One of the bright young things of the Roaring Twenties, scion of a once fabulously wealthy Jewish dynasty and a published poet, Sassoon was at the top of the guest list of Edith Sitwell (Lia Williams) and socialite Lady Ottoline Morrell (Suzanne Bertish). . His fling with bitchy, polyamorous Ivor Novello (Jeremy Irvine) – Sassoon’s artist mother Theresa (Geraldine James) warns her son that Novello has “cruel eyes” – and decadent socialite Stephen Tennant (Calam Lynch and Aton Lessor), among many others , dominate the middle section.
While Novello’s ego and sadistic personality receive much attention, Tennant, brother of Edward, a minor war poet who was killed at the age of 20, and David, whose Soho nightclub, The Gargoyle, bought Matisse’s masterpiece, acquired The Red StudioShe’s such a dull queen, she seems caricatured. Robbie Ross’ character is so underdeveloped that it’s difficult to relate him to the heroic character in Rupert Everett’s Oscar Wilde biopic. The happy prince.

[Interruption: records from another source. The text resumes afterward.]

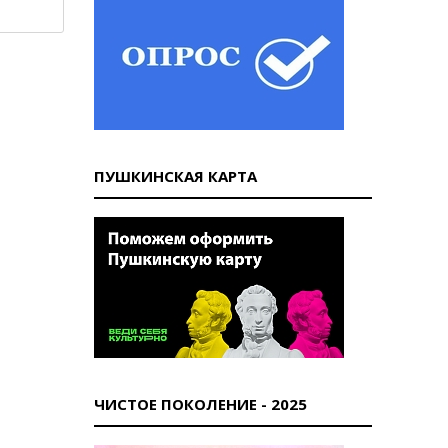
ПУШКИНСКАЯ КАРТА
ЧИСТОЕ ПОКОЛЕНИЕ - 2025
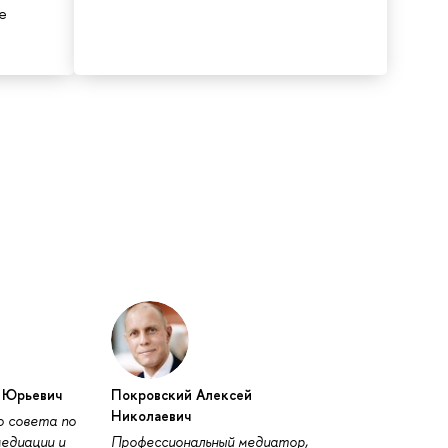
е
 Юрьевич
Покровский Алексей
Николаевич
о совета по
едиации и
Профессиональный медиатор,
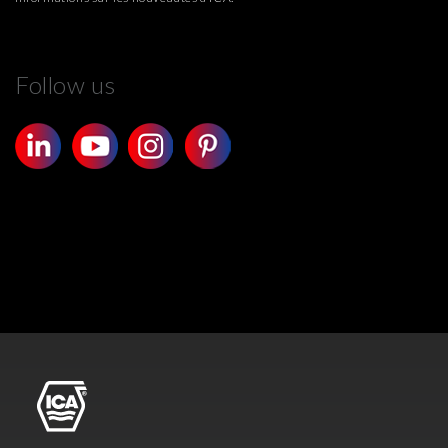
Follow us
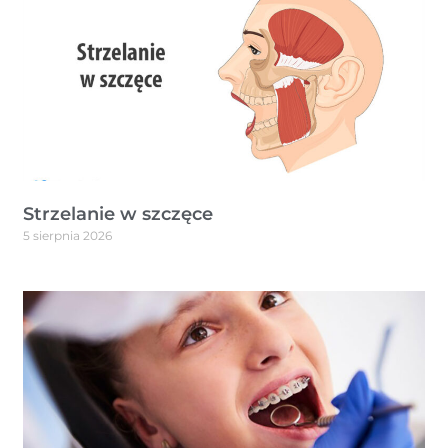
Strzelanie w szczęce
5 sierpnia 2026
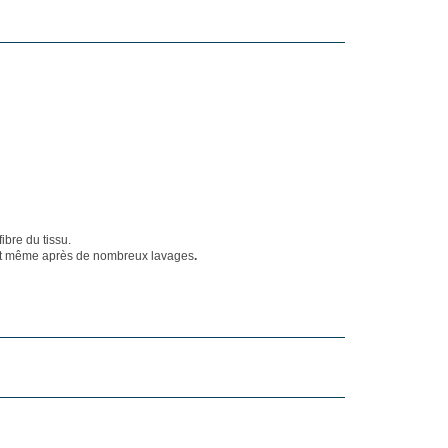
ibre du tissu.
ivent même après de nombreux lavages
.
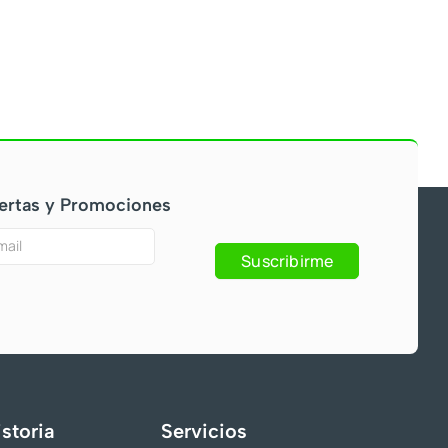
ertas y Promociones
Suscribirme
s
storia
Servicios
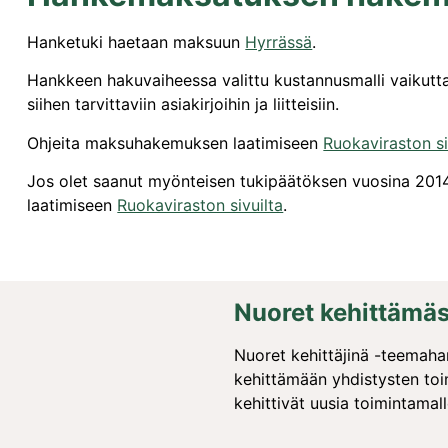
Hanketuki haetaan maksuun
Hyrrässä
.
Hankkeen hakuvaiheessa valittu kustannusmalli vaikut
siihen tarvittaviin asiakirjoihin ja liitteisiin.
Ohjeita maksuhakemuksen laatimiseen
Ruokaviraston si
Jos olet saanut myönteisen tukipäätöksen vuosina 20
laatimiseen
Ruokaviraston sivuilta
.
Nuoret kehittämäs
Nuoret kehittäjinä -teemaha
kehittämään yhdistysten toi
kehittivät uusia toimintamal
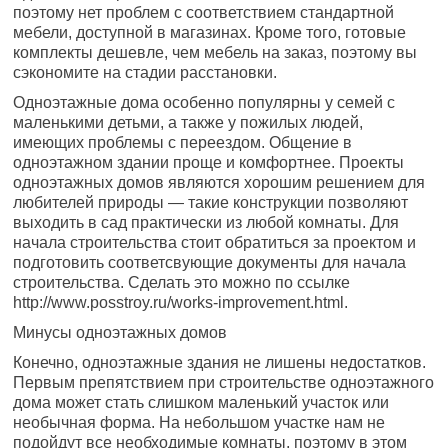
поэтому нет проблем с соответствием стандартной
мебели, доступной в магазинах. Кроме того, готовые
комплекты дешевле, чем мебель на заказ, поэтому вы
сэкономите на стадии расстановки.
Одноэтажные дома особенно популярны у семей с
маленькими детьми, а также у пожилых людей,
имеющих проблемы с переездом. Общение в
одноэтажном здании проще и комфортнее. Проекты
одноэтажных домов являются хорошим решением для
любителей природы — такие конструкции позволяют
выходить в сад практически из любой комнаты. Для
начала строительства стоит обратиться за проектом и
подготовить соответсвующие документы для начала
строительства. Сделать это можно по ссылке
http://www.posstroy.ru/works-improvement.html.
Минусы одноэтажных домов
Конечно, одноэтажные здания не лишены недостатков.
Первым препятствием при строительстве одноэтажного
дома может стать слишком маленький участок или
необычная форма. На небольшом участке нам не
подойдут все необходимые комнаты, поэтому в этом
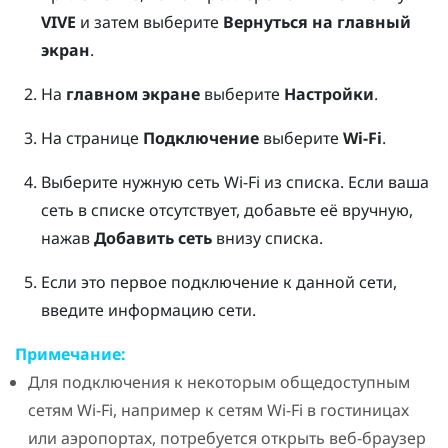
VIVE
и затем выберите
Вернуться на главный
экран
.
На
главном экране
выберите
Настройки
.
На странице
Подключение
выберите
Wi-Fi
.
Выберите нужную сеть
Wi-Fi
из списка.
Если ваша
сеть в списке отсутствует, добавьте её вручную,
нажав
Добавить сеть
внизу списка.
Если это первое подключение к данной сети,
введите информацию сети.
Примечание:
Для подключения к некоторым общедоступным
сетям
Wi-Fi
, например к сетям
Wi-Fi
в гостиницах
или аэропортах, потребуется открыть веб-браузер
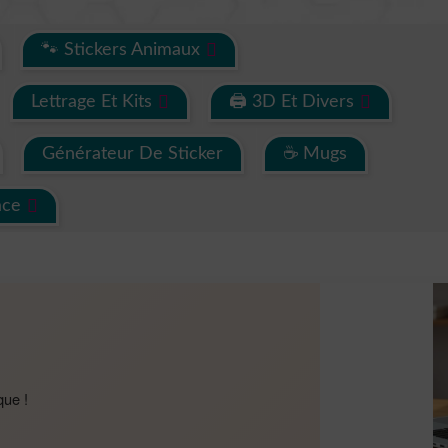
🐾 Stickers Animaux
Lettrage Et Kits
🖨 3D Et Divers
Générateur De Sticker
☕ Mugs
ace
que !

When Ross dies prematurely in 1918, neither we nor Sassoon seem to notice.
What these relationships do, however, is reveal a submissive, insecure side of the strong-willed war hero, though this chameleon isn’t developed in the narrative.

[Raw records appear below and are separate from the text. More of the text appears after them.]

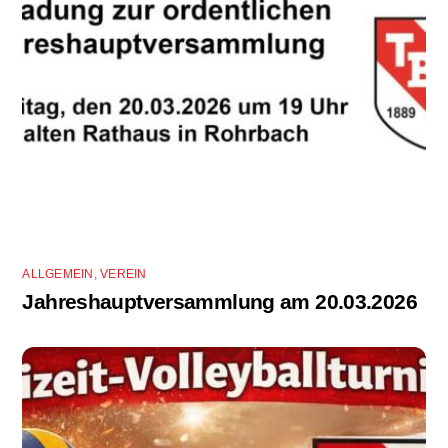
ALLGEMEIN
,
VEREIN
Jahreshauptversammlung am 20.03.2026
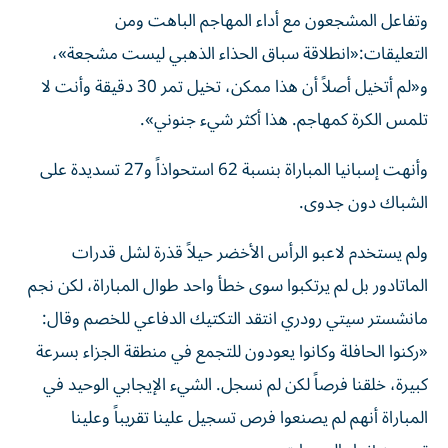
وتفاعل المشجعون مع أداء المهاجم الباهت ومن
التعليقات:«انطلاقة سباق الحذاء الذهبي ليست مشجعة»،
و«لم أتخيل أصلاً أن هذا ممكن، تخيل تمر 30 دقيقة وأنت لا
تلمس الكرة كمهاجم. هذا أكثر شيء جنوني».
وأنهت إسبانيا المباراة بنسبة 62 استحواذاً و27 تسديدة على
الشباك دون جدوى.
ولم يستخدم لاعبو الرأس الأخضر حيلاً قذرة لشل قدرات
الماتادور بل لم يرتكبوا سوى خطأ واحد طوال المباراة، لكن نجم
مانشستر سيتي رودري انتقد التكتيك الدفاعي للخصم وقال:
«ركنوا الحافلة وكانوا يعودون للتجمع في منطقة الجزاء بسرعة
كبيرة، خلقنا فرصاً لكن لم نسجل. الشيء الإيجابي الوحيد في
المباراة أنهم لم يصنعوا فرص تسجيل علينا تقريباً وعلينا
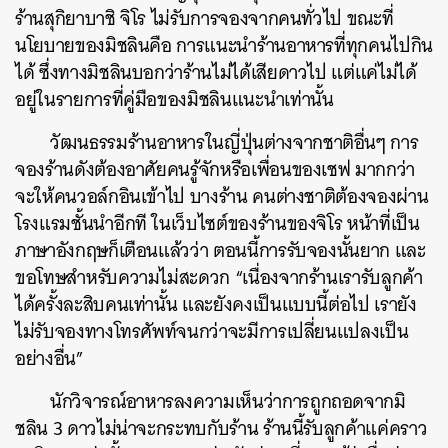
ร้านสุกิยาบาชิ จิโร ไม่รับการจองจากคนทั่วไป ขณะที่
นโยบายของมิชลินคือ การแนะนำร้านอาหารที่ทุกคนไปกิน
ได้ ซึ่งทางมิชลินบอกว่าร้านไม่ได้เสียดาวไป แต่แค่ไม่ได้
อยู่ในรายการที่คู่มือของมิชลินแนะนำเท่านั้น
วัฒนธรรมร้านอาหารในญี่ปุ่นต่างจากชาติอื่นๆ การ
จองร้านดังต้องอาศัยคนรู้จักหรือเพื่อนของเชฟ มากกว่า
จะให้คนวอล์กอินเข้าไป บางร้าน คนต่างชาติต้องจองผ่าน
โรงแรมชั้นนำอีกที ในเว็บไซต์ของร้านของจิโร หน้าที่เป็น
ภาษาอังกฤษก็เตือนแล้วว่า ตอนนี้การรับจองนั้นยาก และ
ขอโทษสำหรับความไม่สะดวก “เนื่องจากร้านเรารับลูกค้า
ได้ครั้งละสิบคนเท่านั้น และยังคงเป็นแบบนี้ต่อไป เรายัง
ไม่รับจองทางโทรศัพท์จนกว่าจะมีการเปลี่ยนแปลงเป็น
อย่างอื่น”
นักวิจารณ์อาหารลงความเห็นว่าการถูกถอดจากมิ
ชลิน 3 ดาวไม่น่าจะกระทบกับร้าน ร้านนี้รับลูกค้าแค่คราว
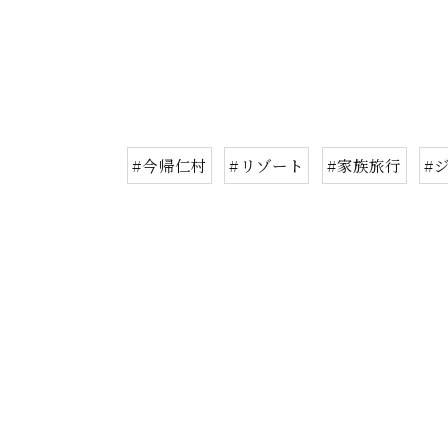
#今帰仁村
#リゾート
#家族旅行
#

The succession of scenes of dinner parties, bed-changing, and love quarrels may be intentionally boring, suggesting a form of self-punishment that Sassoon endures for being a survivor. But when Sassoon suffers from PTSD, Davies doesn’t develop that idea. The middle section, so full of frivolity and self-indulgence that he even becomes indulgent, ends in 1933 with Sassoon’s desperate marriage to Hester Gatty (Kate Phillips), attended by old gay friends and acquaintances, including DH Lawrence. As we see in the film (and read in EM Forster’s novel Moritz), gay men married to camouflage themselves, but Sassoon also wanted a child.
In the next segment, Sassoon is bizarrely played by Peter Capaldi (who doesn’t look like Lowden) as a bitter, nasty old man who’s still married to an ailing Gatty (Gemma Jones), though their marriage actually officially ended in 1945. He has his son George (Richard Goulding) virtually estranged; converts to Catholicism and feels passed over for honors. There seems to be a break between past and present.

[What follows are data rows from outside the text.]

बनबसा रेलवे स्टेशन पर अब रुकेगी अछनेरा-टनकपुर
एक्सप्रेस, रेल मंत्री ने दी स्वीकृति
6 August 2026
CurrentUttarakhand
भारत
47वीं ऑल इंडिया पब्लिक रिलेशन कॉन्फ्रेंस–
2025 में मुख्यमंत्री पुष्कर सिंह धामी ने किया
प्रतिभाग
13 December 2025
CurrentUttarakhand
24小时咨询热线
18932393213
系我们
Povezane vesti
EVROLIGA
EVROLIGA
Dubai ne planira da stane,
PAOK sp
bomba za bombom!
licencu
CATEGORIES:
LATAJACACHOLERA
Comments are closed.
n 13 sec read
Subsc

Then we are treated to a tour de force finale in which the old Sassoon morphs into his younger self (played by Lowden) in military uniform, sitting on a bench in 1967 and reciting Wilfred Owen’s poem through a stream of tears Handicapped. The camera switches from Lowden to an amputee; the voice of the poem Handicapped. It’s powerful stuff.
blessing lacks the integration of the poet’s work and life that illuminated Davie’s brilliant biopic of Emily Dickenson, A private passion. In this film, Sassoon’s poems are occasionally recited, usually in the voice-over but barely mentioned in the dialogue. Is Ivor Novello’s insult that Sassoon’s poetry hasn’t evolved a valid point? Even Sassoon’s popular novels, known as The Sherston Trilogy are fictional autobiographies about his wartime experiences. He can’t shake it and make progress.
Davies fails to examine, let alone dramatize, why Sassoon was a bitter old man. Was it a professional disappointment? Did he feel left out for the sake of fame? Sassoon alludes to TS Eliot’s Nobel Prize, but Davies fails to mention the consecration of Coventry Cathedral in 1962, to which Sassoon must have been invited. There Benjamin Britten’s War Requiem with lyrics by Wilfred Owen was played in front of the Queen.
In a scene at Craiglockhart Hospital, Davies plants the notion that Sassoon should spend his life looking for something, but he fails to dramatize that quest. Was it his sexual identity, a lost love, or was it professional fulfillment? Or maybe it’s something more spiritual, although there’s no sense in the film that his religious conversion was the answer.
Terence Davies powerful, witty and ambitious if unfocused biopic about Siegfried Sassoon.